Santa Rosa, like many cities with lots of active parklets, has developed and enacted a new set of official rules.
Gabe Osburn with Santa Rosa’s Engineering Department said changes to the rules are limited, and flexibility will allow needed street work to proceed.
"The manual will actually supplement the code and it dives into some of the details that are very unique to parklets and addresses those." Osburn said. "We're proposing to issue those permits for one year with annual renewals and we are not restricting the number of renewals. The reason we have it on a one year cycle is because the universe around a parklet and the public right of way can change."
Osburn said the new rules aim to assure public safety, allowing them only on low speed, low traffic streets.
"We're only proposing to allow parklets on a street with a speed limit of 25 miles per less, and a trip volume of less than 5,000 vehicles a day." Osburn said. "We're proposing to create a separation from intersections of 15 feet. So that would be 15 feet from any street corner, intersection or active driveway."

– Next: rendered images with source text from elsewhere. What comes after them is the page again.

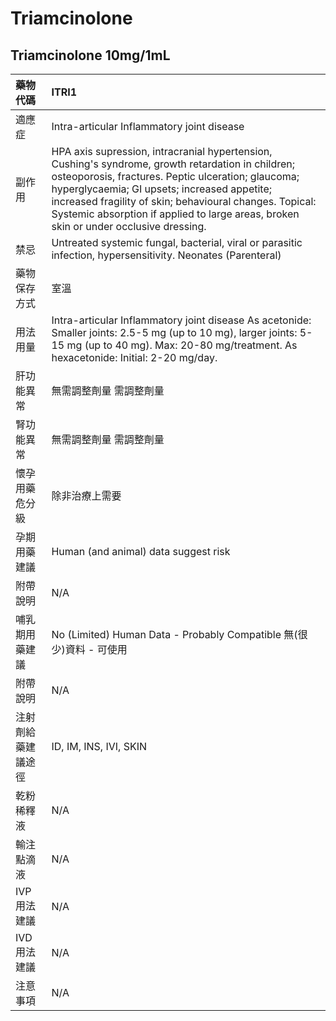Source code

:# Triamcinolone

## Triamcinolone 10mg/1mL

| 藥物代碼 | ITRI1 |
| :--- | :--- |
| 適應症 | Intra-articular Inflammatory joint disease |
| 副作用 | HPA axis supression, intracranial hypertension, Cushing's syndrome, growth retardation in children; osteoporosis, fractures. Peptic ulceration; glaucoma; hyperglycaemia; GI upsets; increased appetite; increased fragility of skin; behavioural changes. Topical: Systemic absorption if applied to large areas, broken skin or under occlusive dressing. |
| 禁忌 | Untreated systemic fungal, bacterial, viral or parasitic infection, hypersensitivity. Neonates \(Parenteral\) |
| 藥物保存方式 | 室溫 |
| 用法用量 | Intra-articular Inflammatory joint disease As acetonide: Smaller joints: 2.5-5 mg \(up to 10 mg\), larger joints: 5-15 mg \(up to 40 mg\). Max: 20-80 mg/treatment. As hexacetonide: Initial: 2-20 mg/day. |
| 肝功能異常 | 無需調整劑量  需調整劑量 |
| 腎功能異常 | 無需調整劑量  需調整劑量 |
| 懷孕用藥危分級 | 除非治療上需要 |
| 孕期用藥建議 | Human \(and animal\) data suggest risk |
| 附帶說明 | N/A |
| 哺乳期用藥建議 | No \(Limited\) Human Data - Probably Compatible 無\(很少\)資料 - 可使用 |
| 附帶說明 | N/A |
| 注射劑給藥建議途徑 | ID, IM, INS, IVI, SKIN |
| 乾粉稀釋液 | N/A |
| 輸注點滴液 | N/A |
| IVP 用法建議 | N/A |
| IVD 用法建議 | N/A |
| 注意事項 | N/A |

Losing parking is often a major concern for retailers, but Osburn said permanent parklets under the new rules won't disrupt downtown parking.
"If we look at the downtown and the railroad square area, there is surplus parking." Osburn said. "So when we look at a limited number of parklets, there isn't potentially an impact on the parking revenue."
As covid continues to stick with us, so too will Santa Rosa’s parklets.